Buffer Overflows and Other Violations of Memory Safety

Unfortunately, despite it now being 5 years since these lectures were recorded, buffer overflow-style vulnerabilities are still a real problem. In the slides we showed a graph from the national vulnerability database (NVD) that ended in 2014; the NVD site allows you to graph the prevalence of CWE 119 (the one for buffer overflows) to the present day. We can see that the percentage and total of these vulnerabilities declined in 2019 and 2020, but they are still relatively frequent. And, they are quite dangerous, due to the potential for an attacker to remotely inject code. They can still appear in commonly-used applications, too; e.g., CVE-2020-1594 considers a dangerous buffer overflow vulnerability in Microsoft Excel.

The lectures and the project consider a 32-bit Intel architecture. Today, 64-bit architectures are essentially universal, but the principles and problems still apply.
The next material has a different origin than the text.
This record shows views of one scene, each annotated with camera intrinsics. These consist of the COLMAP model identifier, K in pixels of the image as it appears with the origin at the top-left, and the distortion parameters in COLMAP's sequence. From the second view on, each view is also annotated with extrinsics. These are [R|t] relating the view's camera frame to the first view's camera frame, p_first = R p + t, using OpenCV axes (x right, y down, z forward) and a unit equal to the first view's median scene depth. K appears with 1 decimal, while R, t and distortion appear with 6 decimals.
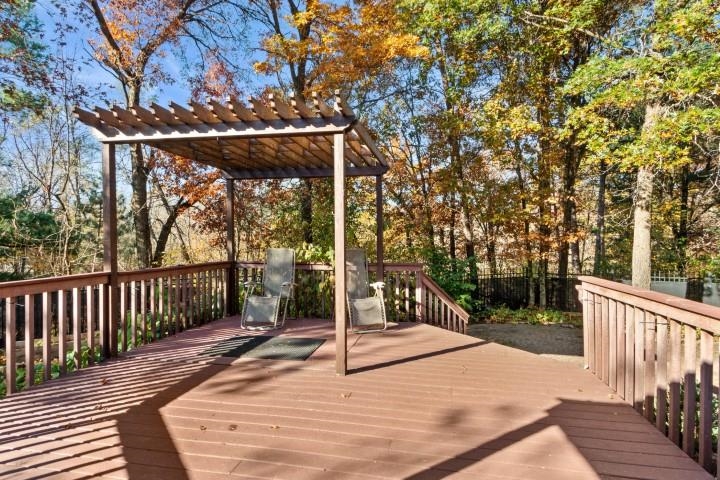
lens RADIAL K [[395.6, 0, 360.0], [0, 395.6, 240.0], [0, 0, 1]] dist [-0.004875, -0.001942]
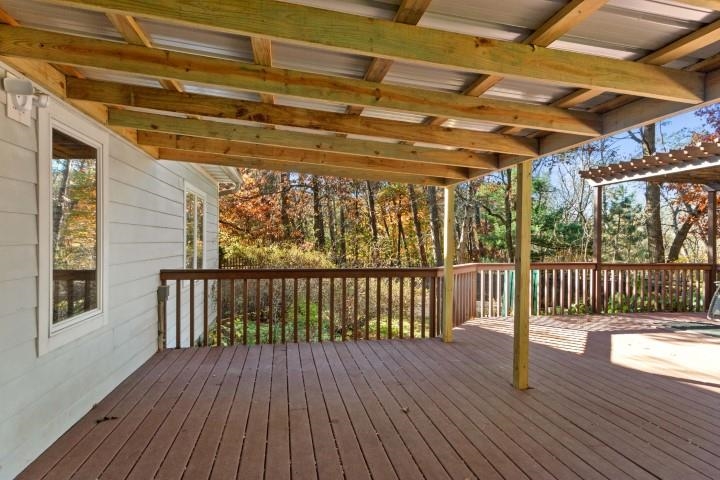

For example, stack smashing is still possible. That said, some defenses should be more effective on 64-bit machines than they were on 32-bit ones (see next week's lecture).

Format string attacks are about as common now as they were in 2015, while use-after-free (UAF) vulnerabilities are ticking up, which we can see from the
NVD graph of CWE 416, which is just one CWE type of temporal safety-violating exploit. We mentioned UAF vulnerabilities briefly, but did not discuss how they are exploited. Using a type-safe (or memory-safe) language prevents them.

Why are these vulnerabilities still common? Because the C and C++ programming languages are still popular. The IEEE Spectrum ranking places them at #3 and #4
on its top-50 languages list. As cyber-physical systems have become more prevalent (as have "Internet of Things" or IOT apps), more legacy C/C++ code is being network connected, creating more memory-unsafe attack surface.

Big news: Spectre and Meltdown!

In January 2018, the world was shocked by the revelation of the Spectre and Meltdown bugs, which are hardware vulnerabilities that were (or still are) present in many popular modern processors. Exploitation of these vulnerabilities would allow a program to steal data which that program should not be allowed to access (e.g., from the OS or another program running on the same machine).

Both attacks involve the use of side channels. Spectre observes side effects of speculative execution, a common means of hiding memory latency and so speeding up execution in modern microprocessors. Meltdown specifically targets memory isolation hardware. The challenge is that many features that aim to optimize performance in the common case can be exploited to reveal information by systematically tilting the scales to the rare case. While mitigations to both processors and operating systems have now been deployed, this vector of attack (side channels in hardware) is, unfortunately, not likely to go away soon.